The question is: what does this mean for Apple’s main competitors: Google’s Android and even the beleaguered Blackberry, which is trying to mount a comeback based on platform security and enterprise savvy?

Smith said  both firms face obstacles to enterprise adoption that will be difficult to surmount. For Android, the biggest obstacle is Google’s decision – early on – to make Android open source and give its downstream partners control over its management. The result: today Android is the most popular mobile device operating system. But the Android ecosystem is an ungovernable mess, with thousands of versions of the operating system in circulation, each tailored to the specifications of the handset maker and carrier.
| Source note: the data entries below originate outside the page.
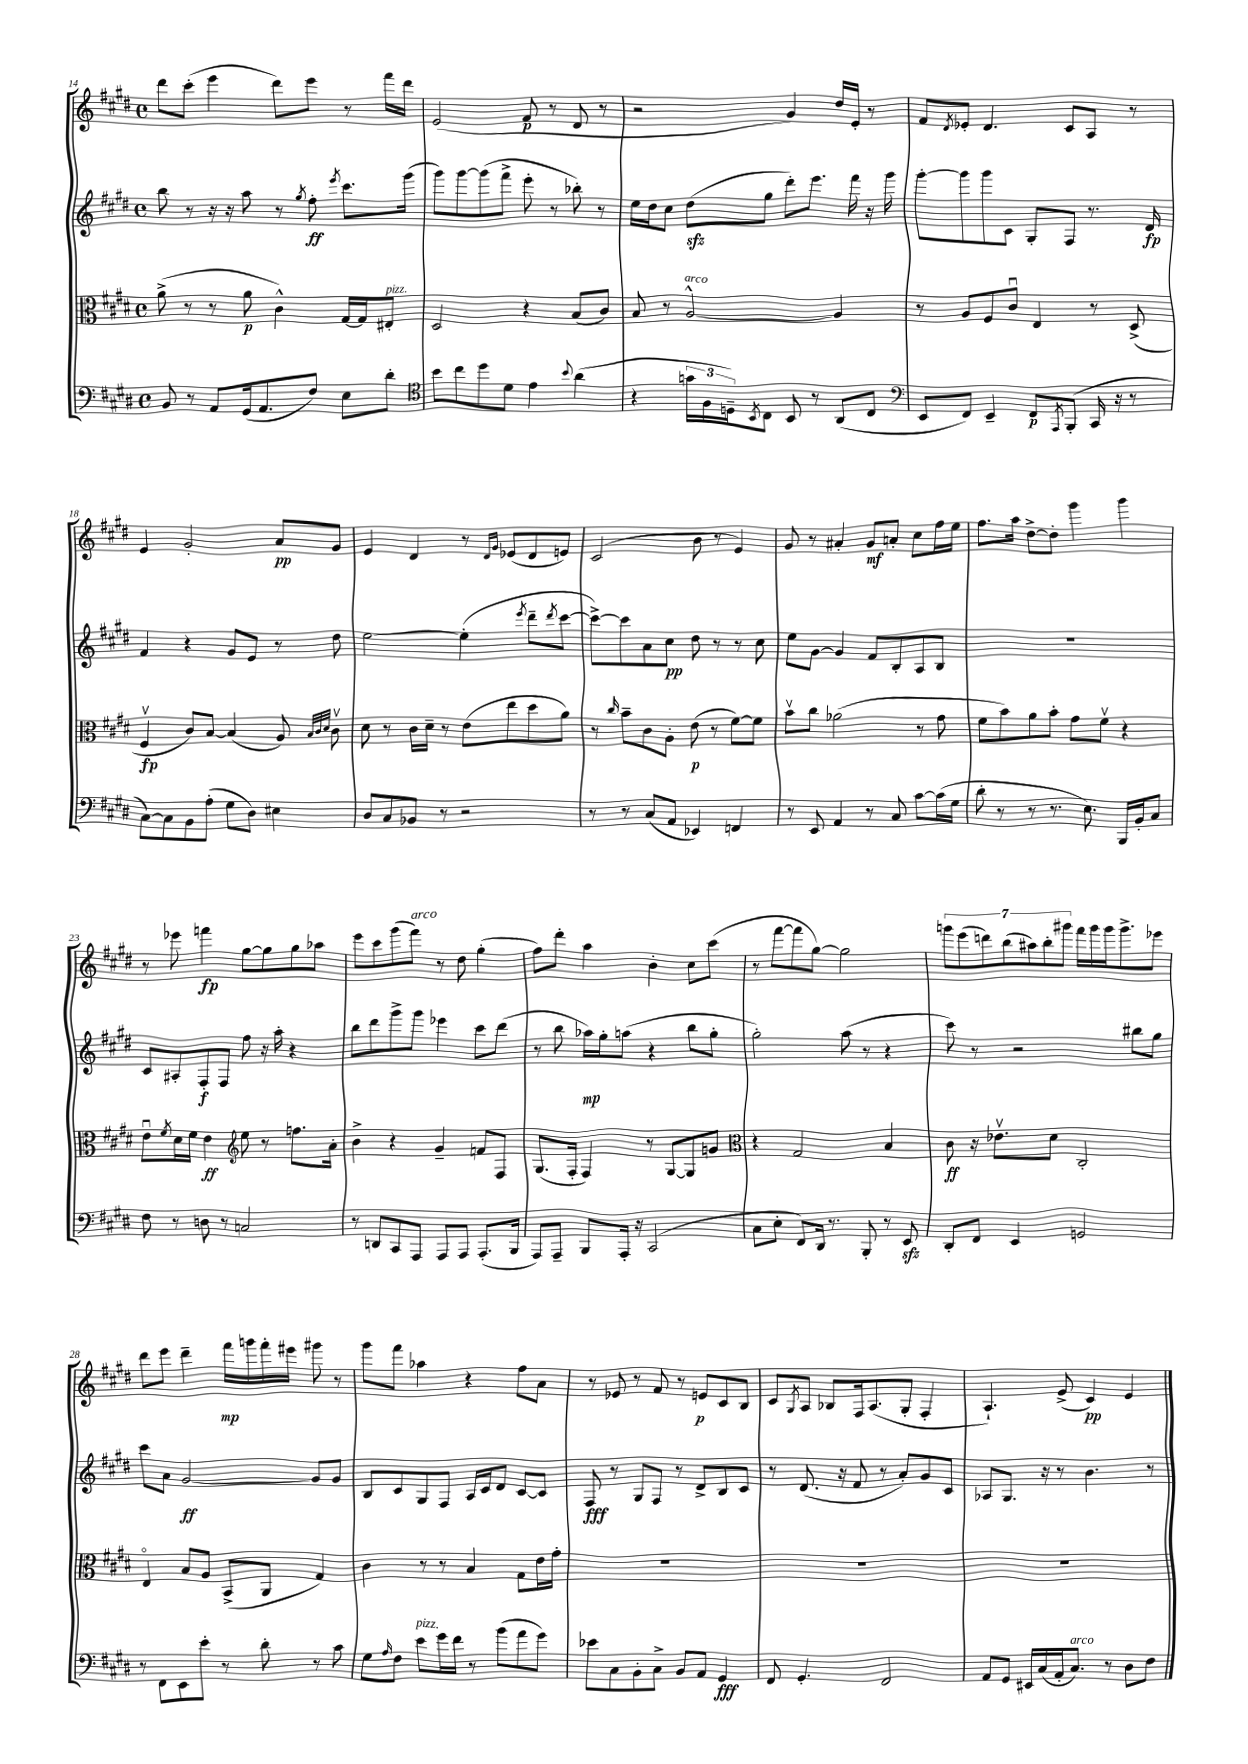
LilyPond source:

<<
\new StaffGroup <<
\new Staff = "s0" {
    \clef treble \key e \major \defaultTimeSignature \time 4/4
    dis'''8 cis'''8-.( e'''4 dis'''8) e'''8 r8 fis'''16 dis'''16 |
    e'2( fis'8\p r8 dis'8 r8 |
    r2 gis'4) dis''16 e'16-. r8 |
    fis'8 \acciaccatura { dis'8 } ees'8-. dis'4. cis'8 a8 r8 |
    e'4 gis'2-. a'8\pp gis'8 |
    e'4 dis'4 r8 \grace { dis'16 gis'16 } ees'8( dis'8 e'8) |
    cis'2( b'8 r8 e'4) |
    gis'8 r8 ais'4-. gis'8\mf a'8-. cis''8 fis''16 e''16 |
    fis''8. a''16 dis''8~-> dis''8-. gis'''4 gis'''4 |
    r8 ees'''8 f'''4\fp gis''8~ gis''8 gis''8 aes''8 |
    e'''8 cis'''8 gis'''8( fis'''8^\markup { \italic "arco" }) r8 dis''8 gis''4-.( |
    fis''8) dis'''8-. a''4 b'4-. cis''8 cis'''8( |
    r8 fis'''8~ fis'''8 gis''8~) gis''2 |
    \tuplet 7/4 { g'''8 e'''8( d'''8) b''8( ais''8) b''8-. gis'''8 } fis'''16 gis'''16 gis'''16 gis'''8.-> ees'''8 |
    dis'''8 e'''8 dis'''4-- fis'''16\mp g'''16 fis'''16-. eis'''16 gis'''8 r8 |
    gis'''8 fis'''8 aes''4 r4 fis''8 a'8 |
    r8 ees'8 r8 fis'8 r8 e'8\p cis'8 b8 |
    cis'8 \acciaccatura { gis8 } a8 bes8 fis16 a8.( gis8-. fis4-. |
    a4.-!) e'8->( cis'4\pp) e'4 \bar "|." |
}
\new Staff = "s1" {
    \clef treble \key e \major \defaultTimeSignature \time 4/4
    b''8 r8 r16 r16 a''8 r8 \acciaccatura { gis''8 } fis''8-.\ff \acciaccatura { e'''8 } cis'''8. gis'''16( |
    gis'''8) gis'''8~ gis'''8( fis'''8-> e'''8-. r8 bes''8-.) r8 |
    e''16 dis''16 cis''8 dis''8\sfz( gis''8 dis'''8-.) e'''8. fis'''16 r16 gis'''16 |
    gis'''8~-. gis'''8 gis'''8 cis'8 gis8-. fis8 r8. dis'16\fp |
    fis'4 r4 gis'8 e'8 r8 dis''8 |
    e''2~ e''4-.( \acciaccatura { e'''8 } dis'''8-- \acciaccatura { dis'''8 } cis'''8~ |
    cis'''8~->) cis'''8 a'8 cis''8\pp dis''8 r8 r8 cis''8 |
    e''8 gis'8~ gis'4 fis'8 b8-. a8 b8 |
    R1 |
    cis'8 ais8-. fis8-.\f fis8 fis''8 r16 a''16-. r4 |
    b''8 dis'''8 gis'''8-> gis'''8 ees'''4 cis'''8 dis'''8( |
    r8 b''8 aes''16\mp) gis''16-. a''8( r4 b''8 gis''8-. |
    gis''2-.) a''8( r8 r4 |
    cis'''8) r8 r2 bis''8 gis''8 |
    cis'''8 a'8 gis'2~\ff gis'8 gis'8 |
    b8 cis'8 gis8 fis8 a16 cis'16 dis'8 cis'8~ cis'8 |
    fis8\fff r8 gis8 fis8 r8 dis'8-> b8 cis'8 |
    r8 dis'8.( r16 fis'8 r8 a'8-.) gis'8 cis'8 |
    aes8 gis8. r16 r8 b'4. r8 \bar "|." |
}
\new Staff = "s2" {
    \clef alto \key e \major \defaultTimeSignature \time 4/4
    a'8->( r8 r8 a'8\p cis'4-^) gis16~ gis16 eis8-.^\markup { \italic "pizz." } |
    dis2 r4 b8( cis'8) |
    b8 r8 a2~-^^\markup { \italic "arco" } a4 |
    r8 a8 fis8 cis'8\downbow e4 r8 dis8->( |
    fis4\upbow\fp cis'8) b8~ b4( a8) \grace { b32 cis'32 dis'32 } cis'8\upbow |
    dis'8 r8 cis'16 dis'16-- r8 e'8( e''8 dis''8 a'8) |
    r8 \grace { cis''16 } b'8-- cis'8 a8-. e'8\p( r8 fis'8~) fis'8 |
    b'8\upbow cis''8 aes'2( r8 gis'8 |
    fis'8 b'8) a'8 b'8-. gis'8 fis'8\upbow r4 |
    e'8\downbow \acciaccatura { fis'8 } dis'16 fis'16 e'4\ff \clef treble e''8 r8 f''8. a'16-. |
    b'4-> r4 gis'4-- f'8 fis8 |
    gis8.( fis16-. fis4) r8 gis8~ gis8 g'8 |
    \clef alto r4 gis2 b4 |
    cis'8\ff r16 ees'8.\upbow dis'8 cis2-. |
    e4\flageolet b8 a8 b,8->( a,8 gis4) |
    cis'4 r8 r8 b4 gis8 e'16 gis'16-. |
    R1 |
    R1 |
    R1 \bar "|." |
}
\new Staff = "s3" {
    \clef bass \key e \major \defaultTimeSignature \time 4/4
    b,8 r8 a,8 gis,16( a,8. fis8) e8 dis'8-. |
    \clef tenor b'8 cis''8 dis''8 dis'8 e'4 \appoggiatura { b'8 } a'4( |
    r4 \tuplet 3/2 { g'16 fis16 d16--) } \acciaccatura { b,8 } cis8 b,8 r8 a,8( cis8 |
    \clef bass e,8 fis,8) e,4-- fis,8\p \acciaccatura { a,,8 } b,,8-.( cis,16 r16 r8 |
    cis8~) cis8 b,8 a8-.( gis8 dis8) eis4 |
    dis8 cis8 bes,8 r8 r2 |
    r8 r8 cis8( a,8 ees,4) f,4 |
    r8 e,8 a,4 r8 cis8 cis'8~ cis'16( gis16 |
    dis'8-. r8 r8 r8. e8.) b,,16 b,16-. cis8 |
    fis8 r8 d8 r8 c2 |
    r8 d,8 cis,8 a,,8 a,,8 a,,8 a,,8.-.( b,,16 |
    a,,8) a,,8-- b,,8 a,,16-. r16 cis,2( |
    cis8 e8-. fis,8) dis,16 r8. b,,8-. r8 e,8\sfz |
    dis,8-. fis,8 e,4 g,2 |
    r8 fis,8 e,8 e'8-. r8 dis'8-. r8 cis'8 |
    gis8 \grace { a16 } fis8 e'8^\markup { \italic "pizz." } gis'16 fis'16 r8 b'8( a'8 gis'8) |
    ees'8 cis8 b,8-. cis8-> b,8 a,8 gis,4\fff |
    fis,8 gis,4.-. fis,2 |
    a,8 gis,8 eis,16 cis16( a,16-. cis8.^\markup { \italic "arco" }) r8 dis8 fis8 \bar "|." |
}
>>
>>
\layout { \context { \Score currentBarNumber = #14 } }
As for Blackberry: that company’s stock tumbled after the news of IBM’s partnership with Apple broke. The expectation: Apple + IBM will put a crimp into Blackberry’s tenuous comeback plan, which was predicated on enterprise frustration with a lack of management and security features among the major mobile OS vendors: Google and Apple.

Smith said that the market has shifted fundamentally since the days when Blackberry dominated the office. “Apple is about openness,” he said. “If we’ve learned anything in the mobile world its that it has to enable business. You can’t go back to the lock-down Blackberry world. Users won’t accept it.”